- Task objective
Output the full listing below, keeping each line exact.

━━━━━━━━━━━━━━━━━━━━━━━━━━━━━━

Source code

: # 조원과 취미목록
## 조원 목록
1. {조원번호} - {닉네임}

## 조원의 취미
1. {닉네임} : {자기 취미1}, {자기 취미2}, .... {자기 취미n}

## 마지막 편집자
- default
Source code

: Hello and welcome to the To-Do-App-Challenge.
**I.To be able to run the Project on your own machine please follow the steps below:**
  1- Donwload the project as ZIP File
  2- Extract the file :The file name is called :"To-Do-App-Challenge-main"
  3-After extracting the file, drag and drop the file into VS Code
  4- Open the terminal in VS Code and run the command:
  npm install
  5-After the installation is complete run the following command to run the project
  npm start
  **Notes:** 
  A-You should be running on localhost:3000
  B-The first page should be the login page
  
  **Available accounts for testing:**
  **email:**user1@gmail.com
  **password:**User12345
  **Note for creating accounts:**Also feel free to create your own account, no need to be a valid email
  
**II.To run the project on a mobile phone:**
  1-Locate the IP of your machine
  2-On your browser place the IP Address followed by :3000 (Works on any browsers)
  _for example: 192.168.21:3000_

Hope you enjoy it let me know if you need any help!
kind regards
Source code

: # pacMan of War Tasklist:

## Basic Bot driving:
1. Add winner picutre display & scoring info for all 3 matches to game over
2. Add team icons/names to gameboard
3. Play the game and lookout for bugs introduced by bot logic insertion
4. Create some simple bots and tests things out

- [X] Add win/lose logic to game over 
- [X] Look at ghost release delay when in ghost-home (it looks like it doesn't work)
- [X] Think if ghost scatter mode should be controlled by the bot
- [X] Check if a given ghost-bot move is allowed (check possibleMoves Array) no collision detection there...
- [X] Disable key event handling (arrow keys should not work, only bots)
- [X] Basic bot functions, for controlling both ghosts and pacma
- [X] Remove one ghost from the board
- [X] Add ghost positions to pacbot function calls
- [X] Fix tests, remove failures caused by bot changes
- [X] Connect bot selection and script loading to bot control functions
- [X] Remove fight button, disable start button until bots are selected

━━━━━━━━━━━━━━━━━━━━━━━━━━━━━━

- Result
Source code

: # 조원과 취미목록
## 조원 목록
1. {조원번호} - {닉네임}

## 조원의 취미
1. {닉네임} : {자기 취미1}, {자기 취미2}, .... {자기 취미n}

## 마지막 편집자
- default
Source code

: Hello and welcome to the To-Do-App-Challenge.
**I.To be able to run the Project on your own machine please follow the steps below:**
  1- Donwload the project as ZIP File
  2- Extract the file :The file name is called :"To-Do-App-Challenge-main"
  3-After extracting the file, drag and drop the file into VS Code
  4- Open the terminal in VS Code and run the command:
  npm install
  5-After the installation is complete run the following command to run the project
  npm start
  **Notes:** 
  A-You should be running on localhost:3000
  B-The first page should be the login page
  
  **Available accounts for testing:**
  **email:**user1@gmail.com
  **password:**User12345
  **Note for creating accounts:**Also feel free to create your own account, no need to be a valid email
  
**II.To run the project on a mobile phone:**
  1-Locate the IP of your machine
  2-On your browser place the IP Address followed by :3000 (Works on any browsers)
  _for example: 192.168.21:3000_

Hope you enjoy it let me know if you need any help!
kind regards
Source code

: # pacMan of War Tasklist:

## Basic Bot driving:
1. Add winner picutre display & scoring info for all 3 matches to game over
2. Add team icons/names to gameboard
3. Play the game and lookout for bugs introduced by bot logic insertion
4. Create some simple bots and tests things out

- [X] Add win/lose logic to game over 
- [X] Look at ghost release delay when in ghost-home (it looks like it doesn't work)
- [X] Think if ghost scatter mode should be controlled by the bot
- [X] Check if a given ghost-bot move is allowed (check possibleMoves Array) no collision detection there...
- [X] Disable key event handling (arrow keys should not work, only bots)
- [X] Basic bot functions, for controlling both ghosts and pacma
- [X] Remove one ghost from the board
- [X] Add ghost positions to pacbot function calls
- [X] Fix tests, remove failures caused by bot changes
- [X] Connect bot selection and script loading to bot control functions
- [X] Remove fight button, disable start button until bots are selected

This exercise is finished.